[Collected data]
-- Opening Marker --

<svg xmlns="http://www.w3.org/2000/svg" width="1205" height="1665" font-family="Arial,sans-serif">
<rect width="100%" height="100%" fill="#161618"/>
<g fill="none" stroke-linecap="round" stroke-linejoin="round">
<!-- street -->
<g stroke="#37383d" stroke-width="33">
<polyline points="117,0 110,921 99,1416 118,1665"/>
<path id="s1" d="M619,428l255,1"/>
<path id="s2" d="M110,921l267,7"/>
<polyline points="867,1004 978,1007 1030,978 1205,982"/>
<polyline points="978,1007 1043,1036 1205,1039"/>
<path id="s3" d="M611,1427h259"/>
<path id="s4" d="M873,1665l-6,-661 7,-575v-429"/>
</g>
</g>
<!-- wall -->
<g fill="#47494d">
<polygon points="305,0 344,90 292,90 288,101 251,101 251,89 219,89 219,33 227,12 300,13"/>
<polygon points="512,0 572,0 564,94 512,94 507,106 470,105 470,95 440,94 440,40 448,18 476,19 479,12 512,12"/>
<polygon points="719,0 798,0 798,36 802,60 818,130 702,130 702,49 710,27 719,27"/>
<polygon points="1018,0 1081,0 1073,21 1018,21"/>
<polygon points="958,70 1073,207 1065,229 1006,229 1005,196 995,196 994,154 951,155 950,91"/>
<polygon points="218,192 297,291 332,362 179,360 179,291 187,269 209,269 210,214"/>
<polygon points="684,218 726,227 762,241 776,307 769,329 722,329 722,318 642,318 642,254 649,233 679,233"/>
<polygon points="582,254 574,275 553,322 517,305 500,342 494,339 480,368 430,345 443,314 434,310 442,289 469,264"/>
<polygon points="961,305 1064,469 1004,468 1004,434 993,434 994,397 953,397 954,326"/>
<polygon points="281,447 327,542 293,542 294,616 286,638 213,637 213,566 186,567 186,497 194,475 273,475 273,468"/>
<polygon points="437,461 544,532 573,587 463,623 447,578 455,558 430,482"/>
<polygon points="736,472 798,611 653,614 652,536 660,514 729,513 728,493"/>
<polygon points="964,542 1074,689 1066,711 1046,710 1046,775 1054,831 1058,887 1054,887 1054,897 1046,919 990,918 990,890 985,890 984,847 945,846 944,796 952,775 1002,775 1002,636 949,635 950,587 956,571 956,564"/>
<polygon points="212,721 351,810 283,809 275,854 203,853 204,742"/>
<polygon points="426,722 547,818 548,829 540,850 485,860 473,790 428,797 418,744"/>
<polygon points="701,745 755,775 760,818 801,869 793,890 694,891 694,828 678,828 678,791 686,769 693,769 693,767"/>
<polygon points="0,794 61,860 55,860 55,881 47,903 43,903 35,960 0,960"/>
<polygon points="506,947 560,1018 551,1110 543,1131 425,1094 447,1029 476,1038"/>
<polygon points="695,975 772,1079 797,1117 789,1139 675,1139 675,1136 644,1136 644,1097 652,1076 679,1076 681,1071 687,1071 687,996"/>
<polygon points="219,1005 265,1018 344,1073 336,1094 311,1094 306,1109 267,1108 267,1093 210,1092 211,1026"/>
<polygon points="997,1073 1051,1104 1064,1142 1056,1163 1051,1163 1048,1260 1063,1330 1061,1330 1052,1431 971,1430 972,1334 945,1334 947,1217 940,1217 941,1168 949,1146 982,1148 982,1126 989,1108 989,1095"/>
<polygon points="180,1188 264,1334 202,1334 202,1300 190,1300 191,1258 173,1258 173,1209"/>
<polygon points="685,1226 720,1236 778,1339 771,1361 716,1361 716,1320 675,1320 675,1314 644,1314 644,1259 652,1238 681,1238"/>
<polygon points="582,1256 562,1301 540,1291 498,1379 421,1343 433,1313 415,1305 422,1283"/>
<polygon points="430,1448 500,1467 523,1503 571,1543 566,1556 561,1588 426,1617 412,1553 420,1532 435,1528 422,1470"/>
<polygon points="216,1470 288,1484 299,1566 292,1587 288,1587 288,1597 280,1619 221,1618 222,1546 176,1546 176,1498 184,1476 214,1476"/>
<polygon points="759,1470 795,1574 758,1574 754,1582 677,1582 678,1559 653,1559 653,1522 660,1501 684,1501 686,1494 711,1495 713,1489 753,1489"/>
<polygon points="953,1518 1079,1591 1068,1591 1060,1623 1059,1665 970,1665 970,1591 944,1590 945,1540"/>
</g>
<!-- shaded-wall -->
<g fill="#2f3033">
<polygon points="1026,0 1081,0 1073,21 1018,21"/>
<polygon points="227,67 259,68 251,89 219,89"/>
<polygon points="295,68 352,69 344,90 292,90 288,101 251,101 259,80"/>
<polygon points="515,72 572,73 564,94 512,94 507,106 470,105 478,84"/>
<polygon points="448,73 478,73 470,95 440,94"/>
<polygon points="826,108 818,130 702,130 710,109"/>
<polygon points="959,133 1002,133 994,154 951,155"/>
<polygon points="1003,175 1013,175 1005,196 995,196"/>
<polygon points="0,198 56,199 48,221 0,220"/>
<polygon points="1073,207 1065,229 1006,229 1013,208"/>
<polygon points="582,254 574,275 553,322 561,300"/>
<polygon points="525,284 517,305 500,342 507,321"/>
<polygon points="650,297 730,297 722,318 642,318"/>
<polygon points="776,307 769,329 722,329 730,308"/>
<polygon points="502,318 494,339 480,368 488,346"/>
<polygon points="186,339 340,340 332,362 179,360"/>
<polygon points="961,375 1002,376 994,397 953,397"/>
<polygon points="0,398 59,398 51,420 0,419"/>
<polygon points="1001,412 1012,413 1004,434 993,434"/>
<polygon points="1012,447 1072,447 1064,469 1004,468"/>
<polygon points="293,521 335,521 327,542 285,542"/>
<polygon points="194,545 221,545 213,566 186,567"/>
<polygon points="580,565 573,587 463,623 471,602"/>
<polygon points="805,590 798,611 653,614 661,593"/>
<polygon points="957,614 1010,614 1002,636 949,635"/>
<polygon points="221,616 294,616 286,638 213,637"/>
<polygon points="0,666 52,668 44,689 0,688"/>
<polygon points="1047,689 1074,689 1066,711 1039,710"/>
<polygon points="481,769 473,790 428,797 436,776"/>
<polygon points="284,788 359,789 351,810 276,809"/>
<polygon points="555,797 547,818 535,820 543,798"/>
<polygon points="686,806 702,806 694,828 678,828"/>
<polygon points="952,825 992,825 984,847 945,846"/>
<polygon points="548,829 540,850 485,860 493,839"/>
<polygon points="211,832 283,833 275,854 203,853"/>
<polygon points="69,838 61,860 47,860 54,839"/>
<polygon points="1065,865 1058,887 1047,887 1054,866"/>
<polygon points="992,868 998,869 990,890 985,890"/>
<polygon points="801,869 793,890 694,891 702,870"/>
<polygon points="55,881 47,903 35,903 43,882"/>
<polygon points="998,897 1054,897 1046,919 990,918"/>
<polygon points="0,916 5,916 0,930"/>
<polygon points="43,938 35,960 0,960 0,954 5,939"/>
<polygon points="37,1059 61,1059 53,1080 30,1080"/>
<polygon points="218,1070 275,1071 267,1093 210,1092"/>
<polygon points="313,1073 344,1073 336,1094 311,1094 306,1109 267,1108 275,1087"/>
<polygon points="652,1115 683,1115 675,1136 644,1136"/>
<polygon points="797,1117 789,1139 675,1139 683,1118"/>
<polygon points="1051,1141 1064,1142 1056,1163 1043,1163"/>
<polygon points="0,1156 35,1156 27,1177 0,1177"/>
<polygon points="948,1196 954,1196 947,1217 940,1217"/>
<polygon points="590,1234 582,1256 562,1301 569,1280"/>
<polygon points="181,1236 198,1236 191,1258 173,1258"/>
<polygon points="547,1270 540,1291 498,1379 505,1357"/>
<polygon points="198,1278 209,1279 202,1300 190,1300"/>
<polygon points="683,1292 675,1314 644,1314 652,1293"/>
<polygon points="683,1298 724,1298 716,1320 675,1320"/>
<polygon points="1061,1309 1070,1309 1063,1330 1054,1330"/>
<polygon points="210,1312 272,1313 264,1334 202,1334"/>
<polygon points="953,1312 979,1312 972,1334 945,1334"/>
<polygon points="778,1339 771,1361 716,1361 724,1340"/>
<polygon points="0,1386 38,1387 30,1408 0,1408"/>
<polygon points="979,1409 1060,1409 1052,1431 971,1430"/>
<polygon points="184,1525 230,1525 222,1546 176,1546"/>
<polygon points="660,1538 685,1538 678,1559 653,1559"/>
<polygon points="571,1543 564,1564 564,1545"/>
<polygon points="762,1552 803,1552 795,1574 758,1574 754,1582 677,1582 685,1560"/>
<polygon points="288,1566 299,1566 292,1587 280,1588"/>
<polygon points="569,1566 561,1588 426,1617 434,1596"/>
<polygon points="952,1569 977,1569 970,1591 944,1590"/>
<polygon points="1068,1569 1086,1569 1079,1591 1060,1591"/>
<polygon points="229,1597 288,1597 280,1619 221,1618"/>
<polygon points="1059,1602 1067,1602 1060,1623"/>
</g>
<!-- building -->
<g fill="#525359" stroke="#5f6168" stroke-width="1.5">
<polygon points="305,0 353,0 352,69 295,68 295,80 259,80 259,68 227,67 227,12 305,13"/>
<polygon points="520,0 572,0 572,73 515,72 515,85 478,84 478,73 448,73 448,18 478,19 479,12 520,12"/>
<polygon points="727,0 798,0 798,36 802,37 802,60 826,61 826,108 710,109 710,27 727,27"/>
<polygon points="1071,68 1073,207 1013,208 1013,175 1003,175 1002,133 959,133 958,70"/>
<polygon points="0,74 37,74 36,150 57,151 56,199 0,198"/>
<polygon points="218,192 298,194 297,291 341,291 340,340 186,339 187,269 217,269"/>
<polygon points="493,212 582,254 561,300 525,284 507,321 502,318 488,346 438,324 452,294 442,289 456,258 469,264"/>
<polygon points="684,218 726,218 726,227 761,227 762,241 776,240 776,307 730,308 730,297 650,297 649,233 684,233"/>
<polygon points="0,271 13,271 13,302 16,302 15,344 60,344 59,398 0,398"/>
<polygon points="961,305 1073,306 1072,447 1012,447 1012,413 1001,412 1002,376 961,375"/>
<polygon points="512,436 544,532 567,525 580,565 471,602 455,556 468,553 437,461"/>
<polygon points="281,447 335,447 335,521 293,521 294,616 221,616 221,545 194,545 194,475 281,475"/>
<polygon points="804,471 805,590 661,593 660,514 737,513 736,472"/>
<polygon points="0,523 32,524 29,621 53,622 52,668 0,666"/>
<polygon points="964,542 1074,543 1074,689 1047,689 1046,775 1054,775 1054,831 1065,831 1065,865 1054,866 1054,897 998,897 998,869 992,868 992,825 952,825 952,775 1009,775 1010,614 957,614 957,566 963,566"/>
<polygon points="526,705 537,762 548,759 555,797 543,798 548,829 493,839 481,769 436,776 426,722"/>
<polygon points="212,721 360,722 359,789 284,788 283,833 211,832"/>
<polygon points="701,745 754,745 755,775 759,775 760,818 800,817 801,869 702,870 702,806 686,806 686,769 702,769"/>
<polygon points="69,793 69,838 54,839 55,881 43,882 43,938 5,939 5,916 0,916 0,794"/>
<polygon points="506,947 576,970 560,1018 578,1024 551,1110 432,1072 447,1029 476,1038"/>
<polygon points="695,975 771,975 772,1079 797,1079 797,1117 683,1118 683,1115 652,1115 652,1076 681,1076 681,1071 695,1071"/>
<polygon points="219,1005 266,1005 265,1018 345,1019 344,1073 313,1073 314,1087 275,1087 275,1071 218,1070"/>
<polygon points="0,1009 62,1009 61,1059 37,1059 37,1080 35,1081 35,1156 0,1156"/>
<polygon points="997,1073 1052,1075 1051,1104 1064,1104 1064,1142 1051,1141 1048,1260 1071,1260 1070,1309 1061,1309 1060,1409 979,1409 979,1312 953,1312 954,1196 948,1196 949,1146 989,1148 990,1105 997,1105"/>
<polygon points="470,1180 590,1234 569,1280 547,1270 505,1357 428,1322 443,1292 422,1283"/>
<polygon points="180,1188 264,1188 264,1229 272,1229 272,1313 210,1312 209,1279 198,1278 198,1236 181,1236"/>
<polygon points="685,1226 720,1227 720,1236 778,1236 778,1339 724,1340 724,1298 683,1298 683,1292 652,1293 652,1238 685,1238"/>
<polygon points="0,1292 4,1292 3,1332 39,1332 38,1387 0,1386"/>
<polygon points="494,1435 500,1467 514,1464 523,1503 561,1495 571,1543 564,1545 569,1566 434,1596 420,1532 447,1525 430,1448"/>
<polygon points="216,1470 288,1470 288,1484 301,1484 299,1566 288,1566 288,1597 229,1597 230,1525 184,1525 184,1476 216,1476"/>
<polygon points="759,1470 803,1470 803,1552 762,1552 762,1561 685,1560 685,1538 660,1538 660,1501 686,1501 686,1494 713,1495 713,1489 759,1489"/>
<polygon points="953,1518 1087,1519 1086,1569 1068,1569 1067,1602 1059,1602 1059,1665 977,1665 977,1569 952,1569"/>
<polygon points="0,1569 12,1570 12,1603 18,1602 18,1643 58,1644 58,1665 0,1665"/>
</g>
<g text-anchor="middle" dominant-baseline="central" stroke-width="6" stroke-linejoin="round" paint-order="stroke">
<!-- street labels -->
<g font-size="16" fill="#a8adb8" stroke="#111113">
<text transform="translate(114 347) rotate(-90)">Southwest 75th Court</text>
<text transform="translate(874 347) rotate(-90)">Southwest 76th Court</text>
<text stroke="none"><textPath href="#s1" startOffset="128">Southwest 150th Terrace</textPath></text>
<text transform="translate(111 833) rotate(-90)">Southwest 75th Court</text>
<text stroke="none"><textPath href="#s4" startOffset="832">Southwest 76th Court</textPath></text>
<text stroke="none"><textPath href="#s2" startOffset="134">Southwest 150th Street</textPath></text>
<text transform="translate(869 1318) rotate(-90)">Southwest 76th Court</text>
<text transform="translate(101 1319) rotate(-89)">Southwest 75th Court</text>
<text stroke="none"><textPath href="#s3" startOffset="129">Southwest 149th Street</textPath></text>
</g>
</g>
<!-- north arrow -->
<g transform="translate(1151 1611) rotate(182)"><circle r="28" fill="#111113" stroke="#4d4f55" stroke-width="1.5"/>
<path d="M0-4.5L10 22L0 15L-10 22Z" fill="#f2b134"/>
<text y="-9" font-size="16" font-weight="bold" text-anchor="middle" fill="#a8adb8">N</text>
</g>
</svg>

-- Closing Marker --

Scan the entries above for the word "size", then copy every line in which it occurs.

<g font-size="16" fill="#a8adb8" stroke="#111113">
<text y="-9" font-size="16" font-weight="bold" text-anchor="middle" fill="#a8adb8">N</text>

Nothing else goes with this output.